Many of us already have made some changes--the easy ones that don't cost anything in terms of time, money or real sacrifice. Yes, some of us are buying less, saving more, being more thoughtful about what we really need, versus what we can do without; trying to think in terms of the long term. But for how long?
Despite evidence of fundamental weakness in global markets, a growing number of bank insolvencies worldwide, and continuing decline in employment on a global scale, a few spurts of improved stock performance and the occasional good number appearing among the nearly uniformly bad, seem to have persuaded some people that the downturn is turning around.

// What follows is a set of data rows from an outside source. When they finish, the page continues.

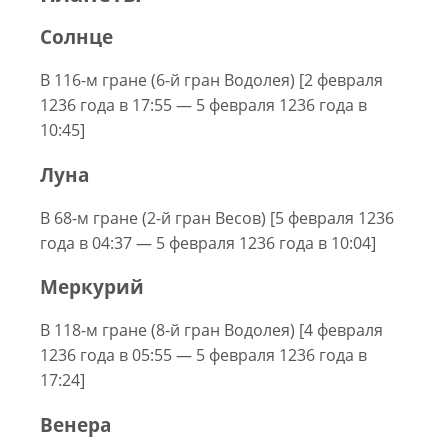
Солнце
В 116-м гране (6-й гран Водолея) [2 февраля
1236 года в 17:55 — 5 февраля 1236 года в
10:45]
Луна
В 68-м гране (2-й гран Весов) [5 февраля 1236
года в 04:37 — 5 февраля 1236 года в 10:04]
Меркурий
В 118-м гране (8-й гран Водолея) [4 февраля
1236 года в 05:55 — 5 февраля 1236 года в
17:24]
Венера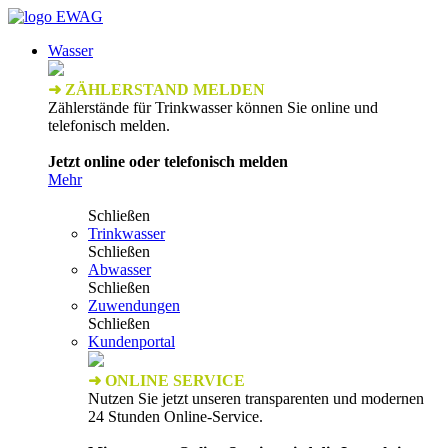
Wasser
➜ ZÄHLERSTAND MELDEN
Zählerstände für Trinkwasser können Sie online und
telefonisch melden.
Jetzt online oder telefonisch melden
Mehr
Schließen
Trinkwasser
Schließen
Abwasser
Schließen
Zuwendungen
Schließen
Kundenportal
➜ ONLINE SERVICE
Nutzen Sie jetzt unseren transparenten und modernen
24 Stunden Online-Service.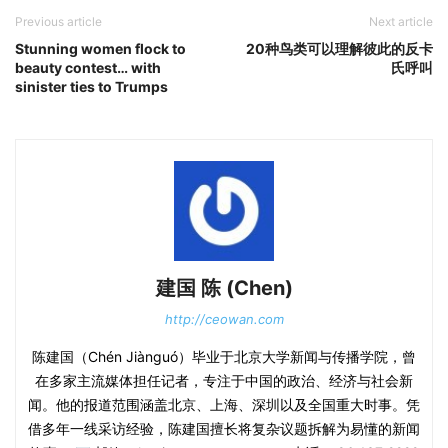
Previous article
Next article
Stunning women flock to
20种鸟类可以理解彼此的反卡
beauty contest… with
氏呼叫
sinister ties to Trumps
建国 陈 (Chen)
http://ceowan.com
陈建国（Chén Jiànguó）毕业于北京大学新闻与传播学院，曾
在多家主流媒体担任记者，专注于中国的政治、经济与社会新
闻。他的报道范围涵盖北京、上海、深圳以及全国重大时事。凭
借多年一线采访经验，陈建国擅长将复杂议题拆解为易懂的新闻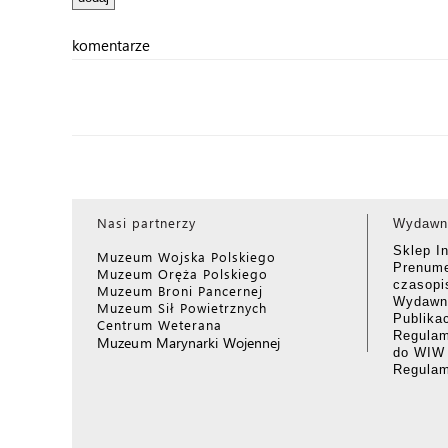
komentarze
Nasi partnerzy
Wydawn
Sklep I
Muzeum Wojska Polskiego
Prenume
Muzeum Oręża Polskiego
czasop
Muzeum Broni Pancernej
Wydawni
Muzeum Sił Powietrznych
Publika
Centrum Weterana
Regulam
Muzeum Marynarki Wojennej
do WIW
Regula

And just as Americans went back to buying SUVs after oil prices fell, it's reasonable to assume that to many Americans, recovery means going back to more of same, which means too much of everything. Especially debt.
But instead of urging people to buy for cash--paying off the credit card bill each month and carrying a $0 balance, or at least severely curtailing their credit card dependence, which would substantially improve family finances but lower bank revenues––Obama bows to the financial industry's power. And to the need to condemn the idea of economic contraction as heresy.
SHORT-TERM SUSTENANCE
FOR THE LONG-TERM UNSUSTAINABLE
At a meeting with credit card bankers on Thursday, April 23, Obama proposed fixes to deal only with the most egregious credit card industry practices. More important, evidently, than the need to address the shop-till-you-drop ethos of too many American consumers, was the need to keep consumer credit flowing, which keeps already sky-high consumer debt levels climbing ever higher.
But if the downturn should have taught us anything, it is that when we insist on a constant expansion in the rate of growth, the unquestioned gold standard of American business philosophy; when we refuse to impose limits, the limits impose themselves, ruthlessly and globally. And judging from what people like Nobel Prize-winning economist Paul Krugman are saying, the worst is not over and the end is not near.
Who, if not President Obama, will tell us that the party's over . . . that we can't consume our way to fulfillment . . . that we can't resume the consumerist orgy that foreign investors in our debt have enabled . . . because very soon, no rational investor will want to lend us the money required to keep it going? When will Obama find the courage to tell us what he surely understands--that there can be no return to things as they were; that we have to begin to change the way we live now?